Esta é a realidade que leva a FDA a ser menos conservadora do que a EMA, que quer ver dados de segurança para um prazo mais alargado dos que o ano e meio do ensaio principal.
"A filosofia do regulador americano centra-se sobretudo na rapidez do acesso a novos fármacos, mais importante que cinto e suspensórios e mais três anos de espera, no caso do Alzheimer com custos humanos e sociais enormes", diz Peter Villax, CEO da Mediceus e Chairman da Bionova Capital. "O ataque precoce à doença, mesmo se pelo meio houver reações adversas graves, é prioritário para a FDA. São opções".
O 'cliente' do Leqembi será sempre, pelo menos por agora, o doente que ainda tem alguma independência para viver sozinho, mas começa a ter pequenos lapsos de memória, como esquecer compromissos ou repetir várias vezes o mesmo discurso.

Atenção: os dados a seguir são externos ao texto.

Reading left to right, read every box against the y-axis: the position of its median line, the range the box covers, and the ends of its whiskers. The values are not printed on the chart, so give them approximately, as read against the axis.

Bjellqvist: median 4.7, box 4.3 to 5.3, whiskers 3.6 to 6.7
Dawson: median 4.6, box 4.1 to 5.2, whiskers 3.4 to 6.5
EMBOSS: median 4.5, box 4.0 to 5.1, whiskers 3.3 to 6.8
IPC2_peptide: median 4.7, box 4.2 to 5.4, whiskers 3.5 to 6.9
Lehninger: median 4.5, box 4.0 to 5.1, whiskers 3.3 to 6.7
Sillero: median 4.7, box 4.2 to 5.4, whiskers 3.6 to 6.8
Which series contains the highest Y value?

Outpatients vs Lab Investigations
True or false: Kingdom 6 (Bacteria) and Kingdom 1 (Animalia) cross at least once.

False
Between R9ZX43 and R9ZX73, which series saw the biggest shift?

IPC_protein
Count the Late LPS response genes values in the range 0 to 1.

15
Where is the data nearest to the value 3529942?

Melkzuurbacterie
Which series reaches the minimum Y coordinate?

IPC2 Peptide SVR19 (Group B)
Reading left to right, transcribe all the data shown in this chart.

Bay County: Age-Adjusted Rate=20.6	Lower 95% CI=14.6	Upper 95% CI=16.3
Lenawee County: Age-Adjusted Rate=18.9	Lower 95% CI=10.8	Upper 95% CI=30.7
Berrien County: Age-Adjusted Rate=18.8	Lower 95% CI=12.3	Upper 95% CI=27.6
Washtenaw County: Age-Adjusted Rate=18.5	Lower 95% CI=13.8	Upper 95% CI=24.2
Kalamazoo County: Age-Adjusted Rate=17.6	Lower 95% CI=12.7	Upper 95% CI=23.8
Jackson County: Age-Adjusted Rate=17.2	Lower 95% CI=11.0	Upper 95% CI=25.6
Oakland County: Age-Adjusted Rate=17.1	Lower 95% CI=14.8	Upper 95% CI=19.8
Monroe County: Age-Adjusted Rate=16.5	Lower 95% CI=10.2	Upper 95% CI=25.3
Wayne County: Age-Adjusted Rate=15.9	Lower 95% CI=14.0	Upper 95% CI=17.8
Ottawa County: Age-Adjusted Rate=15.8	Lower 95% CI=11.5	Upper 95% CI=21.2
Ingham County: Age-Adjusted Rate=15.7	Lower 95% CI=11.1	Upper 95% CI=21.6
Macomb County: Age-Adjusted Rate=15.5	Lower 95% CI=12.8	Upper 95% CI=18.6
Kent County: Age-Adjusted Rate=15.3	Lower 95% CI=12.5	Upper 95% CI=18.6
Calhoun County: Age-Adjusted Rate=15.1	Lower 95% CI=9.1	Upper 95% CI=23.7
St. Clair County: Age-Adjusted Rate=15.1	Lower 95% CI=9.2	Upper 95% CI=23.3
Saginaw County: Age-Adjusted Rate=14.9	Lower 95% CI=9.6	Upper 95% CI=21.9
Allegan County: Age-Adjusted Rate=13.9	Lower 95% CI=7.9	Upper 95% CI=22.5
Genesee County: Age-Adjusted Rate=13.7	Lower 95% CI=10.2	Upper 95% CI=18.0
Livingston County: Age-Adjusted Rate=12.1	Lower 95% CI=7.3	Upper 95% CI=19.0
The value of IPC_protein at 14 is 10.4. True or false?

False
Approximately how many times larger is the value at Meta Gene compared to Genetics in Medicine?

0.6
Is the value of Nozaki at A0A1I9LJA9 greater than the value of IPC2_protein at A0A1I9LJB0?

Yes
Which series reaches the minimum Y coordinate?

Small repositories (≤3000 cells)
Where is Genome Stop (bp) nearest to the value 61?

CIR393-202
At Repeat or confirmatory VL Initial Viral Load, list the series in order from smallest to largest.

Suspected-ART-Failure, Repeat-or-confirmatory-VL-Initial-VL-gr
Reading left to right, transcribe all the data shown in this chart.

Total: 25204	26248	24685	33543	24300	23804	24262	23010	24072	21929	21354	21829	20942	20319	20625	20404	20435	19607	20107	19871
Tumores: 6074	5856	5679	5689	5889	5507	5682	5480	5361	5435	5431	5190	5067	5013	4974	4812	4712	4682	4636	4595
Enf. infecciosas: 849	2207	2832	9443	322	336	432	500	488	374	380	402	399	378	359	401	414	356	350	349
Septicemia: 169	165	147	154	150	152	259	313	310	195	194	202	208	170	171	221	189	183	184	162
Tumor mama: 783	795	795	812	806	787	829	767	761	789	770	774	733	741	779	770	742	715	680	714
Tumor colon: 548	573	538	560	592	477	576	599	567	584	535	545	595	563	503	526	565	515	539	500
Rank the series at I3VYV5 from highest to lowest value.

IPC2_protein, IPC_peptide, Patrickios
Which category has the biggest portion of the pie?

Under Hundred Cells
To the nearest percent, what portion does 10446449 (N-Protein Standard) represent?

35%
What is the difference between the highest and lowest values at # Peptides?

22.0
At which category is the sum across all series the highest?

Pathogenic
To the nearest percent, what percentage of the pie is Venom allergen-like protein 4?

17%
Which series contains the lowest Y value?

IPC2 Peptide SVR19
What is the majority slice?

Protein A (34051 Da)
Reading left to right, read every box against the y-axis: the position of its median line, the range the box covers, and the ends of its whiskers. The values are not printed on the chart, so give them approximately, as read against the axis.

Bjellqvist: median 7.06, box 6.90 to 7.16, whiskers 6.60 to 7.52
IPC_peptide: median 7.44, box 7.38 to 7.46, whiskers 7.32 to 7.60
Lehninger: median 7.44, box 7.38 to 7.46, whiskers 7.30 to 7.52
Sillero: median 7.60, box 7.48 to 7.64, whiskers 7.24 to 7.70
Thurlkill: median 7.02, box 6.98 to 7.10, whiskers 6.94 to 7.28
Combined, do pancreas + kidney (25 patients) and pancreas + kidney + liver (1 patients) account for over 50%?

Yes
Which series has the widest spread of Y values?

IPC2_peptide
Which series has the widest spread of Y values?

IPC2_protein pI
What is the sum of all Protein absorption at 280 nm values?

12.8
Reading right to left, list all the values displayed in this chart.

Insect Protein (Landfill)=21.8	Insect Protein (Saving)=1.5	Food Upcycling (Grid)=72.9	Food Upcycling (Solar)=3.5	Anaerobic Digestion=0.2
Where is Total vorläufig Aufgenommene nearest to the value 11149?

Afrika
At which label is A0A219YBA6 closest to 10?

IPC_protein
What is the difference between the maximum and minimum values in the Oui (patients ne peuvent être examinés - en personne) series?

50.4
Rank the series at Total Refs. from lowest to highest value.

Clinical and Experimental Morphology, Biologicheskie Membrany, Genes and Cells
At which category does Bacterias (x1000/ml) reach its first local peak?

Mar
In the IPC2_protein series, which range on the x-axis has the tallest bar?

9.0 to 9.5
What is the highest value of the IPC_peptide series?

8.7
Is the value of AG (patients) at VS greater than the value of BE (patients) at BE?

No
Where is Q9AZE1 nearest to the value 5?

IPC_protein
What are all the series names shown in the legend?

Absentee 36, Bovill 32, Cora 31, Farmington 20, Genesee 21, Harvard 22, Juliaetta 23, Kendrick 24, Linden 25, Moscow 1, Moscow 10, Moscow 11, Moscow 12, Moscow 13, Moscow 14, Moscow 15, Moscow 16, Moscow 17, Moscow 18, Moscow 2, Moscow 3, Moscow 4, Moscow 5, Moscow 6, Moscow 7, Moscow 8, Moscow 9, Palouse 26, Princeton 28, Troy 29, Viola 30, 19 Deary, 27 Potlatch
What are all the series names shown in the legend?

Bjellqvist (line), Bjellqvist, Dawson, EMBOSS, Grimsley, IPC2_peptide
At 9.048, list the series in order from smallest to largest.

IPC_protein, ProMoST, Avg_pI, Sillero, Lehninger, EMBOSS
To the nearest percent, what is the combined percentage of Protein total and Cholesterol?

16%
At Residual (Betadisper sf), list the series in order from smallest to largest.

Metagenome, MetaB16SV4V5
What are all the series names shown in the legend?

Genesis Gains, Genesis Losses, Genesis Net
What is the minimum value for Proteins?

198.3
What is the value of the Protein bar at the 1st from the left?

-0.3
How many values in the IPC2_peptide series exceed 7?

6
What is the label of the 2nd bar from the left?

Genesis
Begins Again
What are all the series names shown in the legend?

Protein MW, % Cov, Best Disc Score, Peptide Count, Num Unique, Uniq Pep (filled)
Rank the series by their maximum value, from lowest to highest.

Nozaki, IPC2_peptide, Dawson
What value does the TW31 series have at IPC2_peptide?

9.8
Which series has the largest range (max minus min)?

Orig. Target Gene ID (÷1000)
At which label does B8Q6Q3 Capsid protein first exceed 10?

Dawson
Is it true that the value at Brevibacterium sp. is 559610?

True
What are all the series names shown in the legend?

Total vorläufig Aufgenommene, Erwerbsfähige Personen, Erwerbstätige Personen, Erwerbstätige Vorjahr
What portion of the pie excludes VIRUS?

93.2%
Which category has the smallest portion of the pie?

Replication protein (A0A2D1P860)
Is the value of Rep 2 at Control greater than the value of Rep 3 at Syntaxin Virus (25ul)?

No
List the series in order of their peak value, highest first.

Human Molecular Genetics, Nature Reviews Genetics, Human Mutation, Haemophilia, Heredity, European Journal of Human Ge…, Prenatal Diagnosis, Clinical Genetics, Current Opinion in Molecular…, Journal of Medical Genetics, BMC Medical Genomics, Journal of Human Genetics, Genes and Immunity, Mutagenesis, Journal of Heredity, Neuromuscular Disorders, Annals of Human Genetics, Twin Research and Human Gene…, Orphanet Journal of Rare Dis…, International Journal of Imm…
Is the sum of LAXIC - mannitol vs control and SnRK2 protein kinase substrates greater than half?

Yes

Para os investigadores, ainda, o acompanhamento de doentes prescritos com estas terapias permite ter acesso a dados fundamentais para a ciência e para a medicina, que os Estados Unidos vão ter e a Europa não.
Peter Villax não concorda que a decisão fique do lado do doente. "A escolha tem de ser da autoridade de saúde, o cidadão não tem capacidade de tomar essa decisão, ou por outra, fará sempre a escolha favorável à administração ao doente. A escolha tem de ser feita por peritos", que são quem tem capacidade de avaliar o rácio risco/benefício do medicamento.
Depois, existe também a dimensão económica: um governo vai querer mesmo aprovar um medicamento caríssimo, que vai dar um pequeno benefício a uma pequenas parte dos doentes, ou prefere aproveitar melhor o orçamento do Serviço Nacional de Saúde em terapias para outras doenças com um perfil muito mais favorável?
A aprovação destes e outros medicamentos, no entanto, não significa que os mesmos sejam comparticipados pelo SNS. Por agora, no entanto, para ter acesso ao Leqembi ou ao Kisunla é obrigatório ir ao estrangeiro ou, como aconteceu em fase inicial com o medicamento agora tão falado por causa do caso das gémeas, pedir uma autorização especial ao Infarmed.